BEGIN RECORDS FOR THE TASK

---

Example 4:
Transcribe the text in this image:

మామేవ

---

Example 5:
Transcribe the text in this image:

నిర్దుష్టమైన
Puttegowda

END RECORDS FOR THE TASK

Every line of the listing above should be copied word for word.

▶ **WRITTEN RESPONSE**:
---

Example 4:
Transcribe the text in this image:

మామేవ

---

Example 5:
Transcribe the text in this image:

నిర్దుష్టమైన
Puttegowda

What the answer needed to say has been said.